Rationing in the NHS
Is care rationed in the NHS? Should it be?
This is an issue I’ve come up against a few times recently and it’s left me a bit confused. On the one hand, if there’s any hint that care may be withheld because of the cost, the screams from the press are as loud as any from the patient. But on the other, it seems quite clear that there is rationing.
The Nuffield Trust wrote a briefing on the issue before the 2010 election and it provides a good guide to the way rationing works in the NHS, the contradictions within the system and the public’s views on it. The briefing concludes that rationing happens, whether we like it or not and that there is not a comprehensive approach to it, but rather we muddle through, with some transparency at the margins, but a lot left to individual clinical judgement.
However I wasn’t sure it quite addressed the issue I’d come up against: how we seem to hold contradictory views on the issue.
First there was the panel discussing whether individuals should be allowed particular treatments not normally covered by the NHS (or, more precisely, not commissioned by the local CCG), such as those things like breast augmentation considered to be cosmetic. (Not that it’s not always clear cut. What if the ‘cosmetic’ problem is causing severe psychological distress, such as due to bullying or sense of body image?) Anyway, in one particular case, the chairman of the committee looking at cases noted, ‘That’s expensive’, before immediately adding ‘but we mustn’t take cost into account.’ So if it’s a genuine need, we pay for it, whatever the cost?
Then there was the policy brought to the CCG. A drug was now available generically, so being much cheaper it could be made available more readily (as a ‘first line’ treatment). Other drugs, still only available in licensed form (and therefore more expensive) should still be available as ‘second line’ options. However, for those more expensive drugs fewer doses per month would be allowed, “in order to sustain affordability, as increasing spend in this area would mean disinvesting from treatments for other NHS patients.”
So the NHS is very clearly rationing how much it spends on different treatments. But then, we knew that already didn’t we? That’s NICE’s job, to decide which drugs and treatments are cost effective, generally using the criterion of £30k per quality adjusted life year (QALY) as the limit.
So if there is rationing, why was that chairman saying cost shouldn’t matter? Why do the press get apoplectic at the thought of rationing, such as when some cancer drugs are deemed not worth the money? Are we just ignoring the contradictions?

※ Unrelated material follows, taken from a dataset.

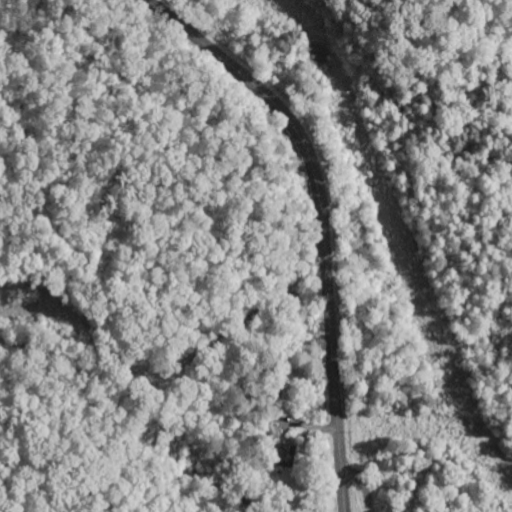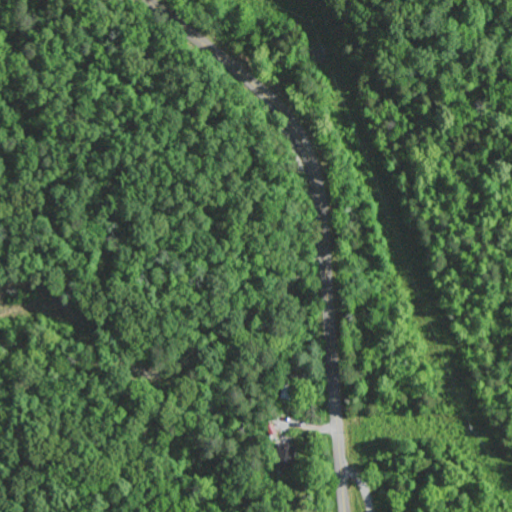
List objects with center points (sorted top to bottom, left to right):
road: (335, 219)
road: (363, 482)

Well, yes, to some extent, but there may also be some arguments which justify a balance of both approaches.
There are limited resources in the NHS as elsewhere and by allocating them to where they produce most value you get better outcomes overall (a fundamental principle of economics). But we don’t like to think of people and their health in terms of resources, costs and benefits. That’s partly squeamishness, but there may also be a pragmatic case because of the wider implications.
It would be perfectly logical to make arguments at the level of the individual, but generally we don’t. So we could potentially say that in general this drug is cost effective but it isn’t likely to extend the life of this particular individual because of their health and circumstances, so we won’t give it to them. This person is old, so the operation would be a bit of waste – they haven’t got that many years left. This person has multiple problems, and while each one individually is cost effective, that person is just not worth the money. While such an approach might be logical, it’s fraught with risks. We start having to make judgements about individuals and it is difficult to guarantee they will be objective. Will those making the decisions be swayed by extraneous factors (like attractiveness, power, wealth)? Should someone receive expensive treatment when they have a wretched, miserable life anyway, so they will benefit less than the happy person in good circumstances? Is this person more deserving of care than that person?

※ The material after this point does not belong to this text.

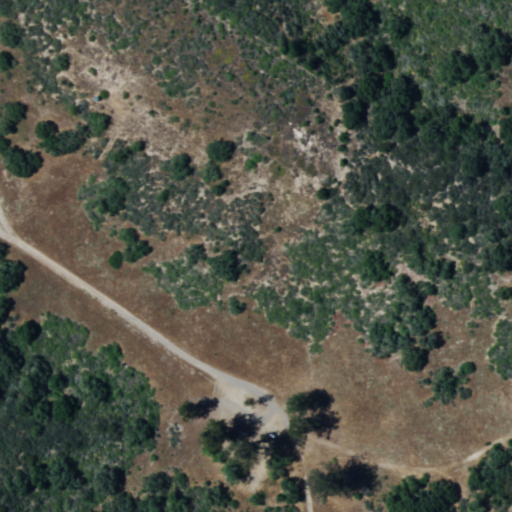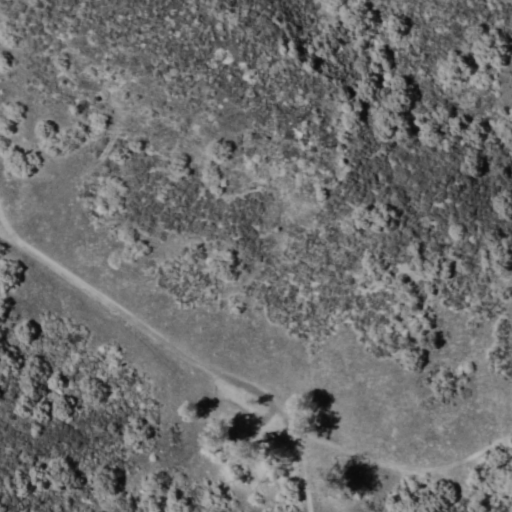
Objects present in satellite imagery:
road: (2, 225)
road: (185, 347)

That is clearly a slippery slope and so something we avoid (although it is possible that some such judgements get smuggled into ‘clinical decisions’). It is much safer to say everyone is eligible for whatever care they need on the same terms. We work on the average benefit of different treatments, regardless of whether it is cost effective for any particular individual. So we have a distinction we can apply: people aren’t rationed but the terms of care (what drugs or treatments can be afforded) are. Ration the pills but not the patients.

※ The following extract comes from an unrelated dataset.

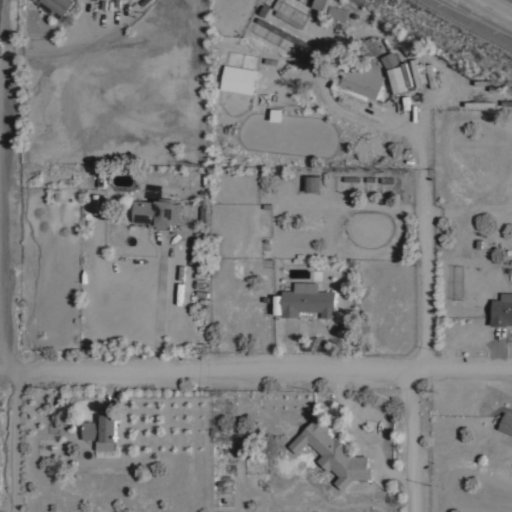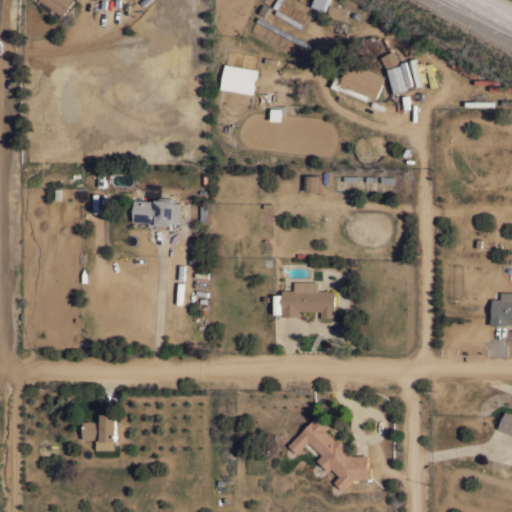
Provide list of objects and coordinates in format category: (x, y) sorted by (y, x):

I think that is probably the broad approach we do adopt. However, as the Nuffield Trust document makes clear, in practice it is more muddled and less consistent than this, with variations within as well as between CCGs as well as variations from the way ‘clinical judgement’ is exercised.
So we will still have difficult decisions to make, balancing being rational and humane. But perhaps having this principle – ‘ration pills not patients’ – will help clarify some of the contradictions.